Adrienne Rich's poems reflect contemporary changing concerns of her country, such as feminism, lesbian movement, African-American rights movement, while also mirroring the transformations in Rich's personal life from wife a nd mother to lesbian and political activist. Rich's early poetry is relatively traditional with standard line breaks and rhythmical stanzas. However, by the 1970s her poetry incorporates stylistic innovations such as punctuation suggested only by spaces within the stanzas, along with traditionally taboo poetic subjects such as pornography explored in rigidly constructed couplets in order to reflect the changing place of women in the world. Though Rich commonly addressed woman as subject, her poems such as “Diving into the Wreck” (1973) are more political and the poetic process becomes a way for Rich to redress the wrongs of the contemporary world.

The motif of silence and the theme of the language in the works of Anne Sexton, Sylvia Plath, Adrienne Rich are used to criticize the gender-asymmetric construction of the American society, condemn a marginal role of women in society, literature and poetry in particular. Authors admit that they have taken on a difficult task - to convey female experience through the language which does not belong to a woman, which is alien to all women, in which `a conversation begins/with a lie' (Adrienne Rich). Rich questions existing `universal language", stating that when speaking such a language every party feels helpless as if constantly being up against nature force: “... each / speaker of the so-called common language feels / the ice-floe split, the drift apart / as if powerless, as if up against / a force of nature ” (`Cartographies of Silence') (poetry collection The Dream of a Common Language) [11, p. 13]. The language, according to Rich, is an instrument of the masculine culture, and silence is a plan which is routinely carried out in the contemporary society: “Silence can be a plan / rigorously executed"" (`Cartographies of Silence') [10, p. 13]. The poet tries to explore the mechanisms of the language, to return its long-lost feminine nature.

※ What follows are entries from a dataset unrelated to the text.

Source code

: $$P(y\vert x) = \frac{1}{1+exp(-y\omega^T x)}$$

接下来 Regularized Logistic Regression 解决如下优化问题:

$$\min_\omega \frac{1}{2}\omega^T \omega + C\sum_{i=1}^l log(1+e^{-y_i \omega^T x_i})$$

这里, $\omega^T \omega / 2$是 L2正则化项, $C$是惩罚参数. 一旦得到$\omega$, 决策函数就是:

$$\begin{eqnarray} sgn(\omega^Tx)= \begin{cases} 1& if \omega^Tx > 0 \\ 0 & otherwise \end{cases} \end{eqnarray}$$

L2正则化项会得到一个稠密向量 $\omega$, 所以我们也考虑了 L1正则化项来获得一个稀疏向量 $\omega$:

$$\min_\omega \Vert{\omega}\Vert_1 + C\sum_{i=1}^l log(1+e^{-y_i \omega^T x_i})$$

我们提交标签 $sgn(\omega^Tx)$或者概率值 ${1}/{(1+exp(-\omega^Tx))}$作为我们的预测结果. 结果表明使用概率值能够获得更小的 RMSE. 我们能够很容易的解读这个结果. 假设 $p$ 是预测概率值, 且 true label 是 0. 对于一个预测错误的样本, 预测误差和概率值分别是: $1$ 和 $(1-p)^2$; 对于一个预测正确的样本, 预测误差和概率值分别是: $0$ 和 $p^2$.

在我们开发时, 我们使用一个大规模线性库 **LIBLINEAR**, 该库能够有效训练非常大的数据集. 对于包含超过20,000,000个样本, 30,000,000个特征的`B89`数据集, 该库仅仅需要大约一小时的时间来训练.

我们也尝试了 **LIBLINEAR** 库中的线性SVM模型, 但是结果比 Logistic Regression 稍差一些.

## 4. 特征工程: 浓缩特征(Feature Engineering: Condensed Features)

In the poetry of Sexton, Plath and Rich a language problem is considered in the gender aspect. They believe that a woman-author constantly finds herself distant from the understanding of the language she wants: a language cannot reproduce women's experience not only because of its masculine nature, but also because a language is originally unable to reflect reality. This is the paradox of the poetic interpretation of the language by all three poets, for whom a language remains the only way to express their ethical, philosophical, religious views, to convey women's experience and to realize themselves as creative, artistic people.

References:

1. Friedan, Betty. The feminine mystique. New York, W.W. Norton, 1963. 410 p.

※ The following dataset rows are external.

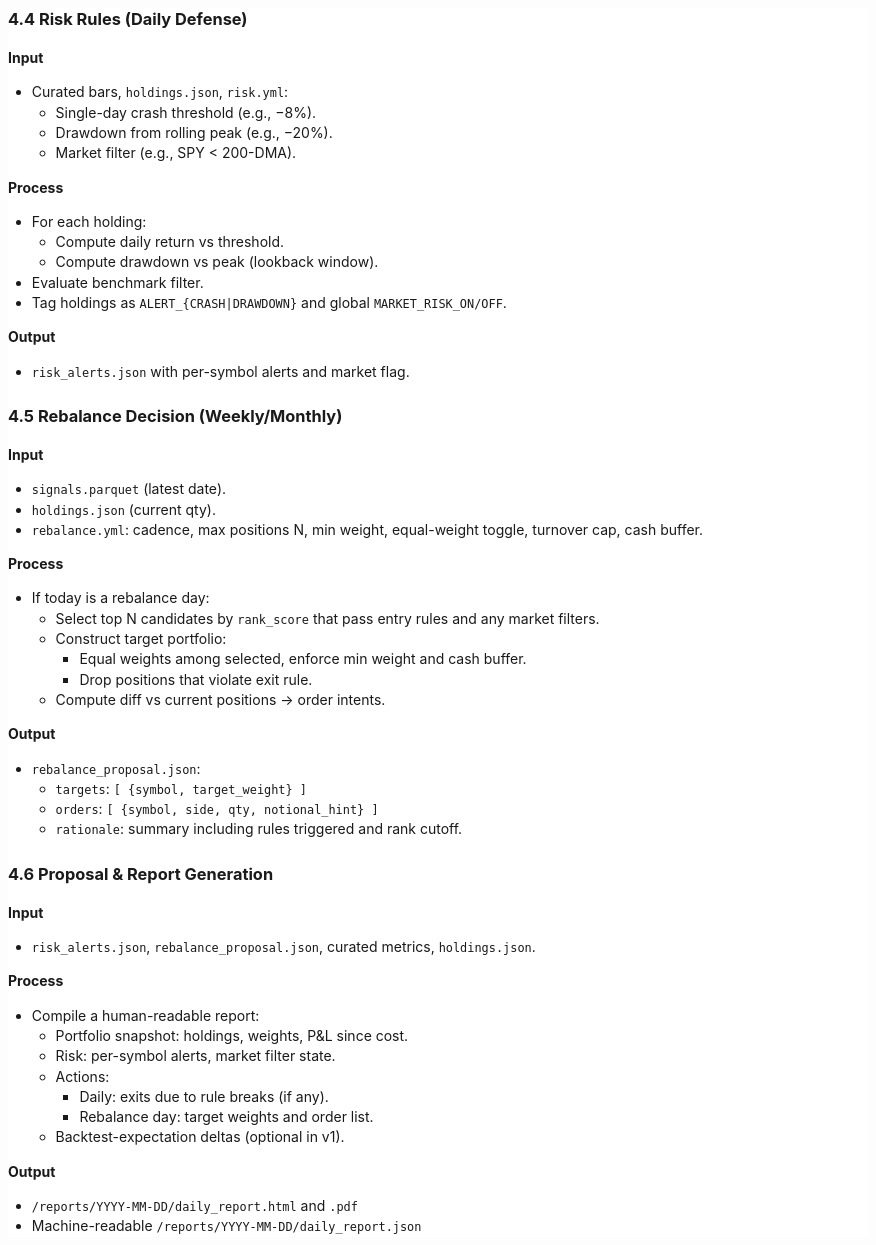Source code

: ### 4.4 Risk Rules (Daily Defense)
**Input**
- Curated bars, `holdings.json`, `risk.yml`:
  - Single-day crash threshold (e.g., −8%).
  - Drawdown from rolling peak (e.g., −20%).
  - Market filter (e.g., SPY < 200-DMA).

**Process**
- For each holding:
  - Compute daily return vs threshold.
  - Compute drawdown vs peak (lookback window).
- Evaluate benchmark filter.
- Tag holdings as `ALERT_{CRASH|DRAWDOWN}` and global `MARKET_RISK_ON/OFF`.

**Output**
- `risk_alerts.json` with per-symbol alerts and market flag.

### 4.5 Rebalance Decision (Weekly/Monthly)
**Input**
- `signals.parquet` (latest date).
- `holdings.json` (current qty).
- `rebalance.yml`: cadence, max positions N, min weight, equal-weight toggle, turnover cap, cash buffer.

**Process**
- If today is a rebalance day:
  - Select top N candidates by `rank_score` that pass entry rules and any market filters.
  - Construct target portfolio:
    - Equal weights among selected, enforce min weight and cash buffer.
    - Drop positions that violate exit rule.
  - Compute diff vs current positions → order intents.

**Output**
- `rebalance_proposal.json`:  
  - `targets`: `[ {symbol, target_weight} ]`  
  - `orders`: `[ {symbol, side, qty, notional_hint} ]`  
  - `rationale`: summary including rules triggered and rank cutoff.

### 4.6 Proposal & Report Generation
**Input**
- `risk_alerts.json`, `rebalance_proposal.json`, curated metrics, `holdings.json`.

**Process**
- Compile a human-readable report:
  - Portfolio snapshot: holdings, weights, P&L since cost.
  - Risk: per-symbol alerts, market filter state.
  - Actions:
    - Daily: exits due to rule breaks (if any).
    - Rebalance day: target weights and order list.
  - Backtest-expectation deltas (optional in v1).

**Output**
- `/reports/YYYY-MM-DD/daily_report.html` and `.pdf`
- Machine-readable `/reports/YYYY-MM-DD/daily_report.json`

2. Frith, Gill. Women, Writing and Language: Making the Silences Speak. Introducing Women's Studies. Feminist theory and practice / ed. by Diane Richardson and Victoria Robinson. The Macmillan Press LTD, 1993. Pp. 151 - 177.

3. Gilbert, Sandra M., and Susan Gubar. No Man's Land: The Place of the Woman Writer in the Twentieth Century. 3 vols. New Haven, Conn., 1988-1989.

4. Gould, Jean. Modern American Women Poets. New York, 1984.

5. Hoogestraat, Jane. `Unnameable by Choice': Multivalent Silences in Adrienne Rich's “Time's Power”. Violence, silence, and anger: women's writing as transgression. / ed. by Deirdre Lashgari. - p. 27.

6. Joyce Wexler. The uncommon language of modernist women writers. Women's

Studies. An interdisciplinary journal. P. 571-584. URL:

https://doi.org/10.1080/00497878.1996.9979139.

7. Juhanz, Suzanne. The Excitable Gift: The Poetry of Anne Sexton. Naked and Fiery Forms. Modern American Poetry by Women. A New Tradition. New York, Octagon Books, 1976. Р.117-143.

8. MacGowan, Christopher J. Twentieth-century American poetry. Malden, MA: Blackwell Publishing, 2004. xvi, 315 p. (Blackwell guides to literature).

9. Plath, Sylvia. The Collected Poems / ed. by Ted Hughes. New York: Harper & Row, Publishers, Inc. 1981.351p.

10. Rich, Adrienne. The Dream of a Common Language: Poems, 1978, p. 13.

11. Rich, Adrienne. The Fact of a Doorframe: Selected Poems 1950 - 2001. New York-London : W. W. Norton & Company, 2002. 352 p.

12. Rich, Adrienne. The Will to Change: Poems, 1968 - 1970. New York-London : W. W. Norton & Company, 1971. 70 p.

13. Sexton, Anne. The Complete Poems. Boston : Houghton Mifflin Company, 1981. 623 p.

14. Wendy Martin and Sharon Becker. Writing as a Woman in the Twentieth Century. OXFORD RESEARCH ENCYCLOPEDIA, LITERATURE. Oxford UniversityPress USA, 2018.

15. Фізер, Іван М. Американське літературознавство: Іст. -критич. нарис. К.: Вид. дім «Києво-Могилянська академія», 2006. С. 27.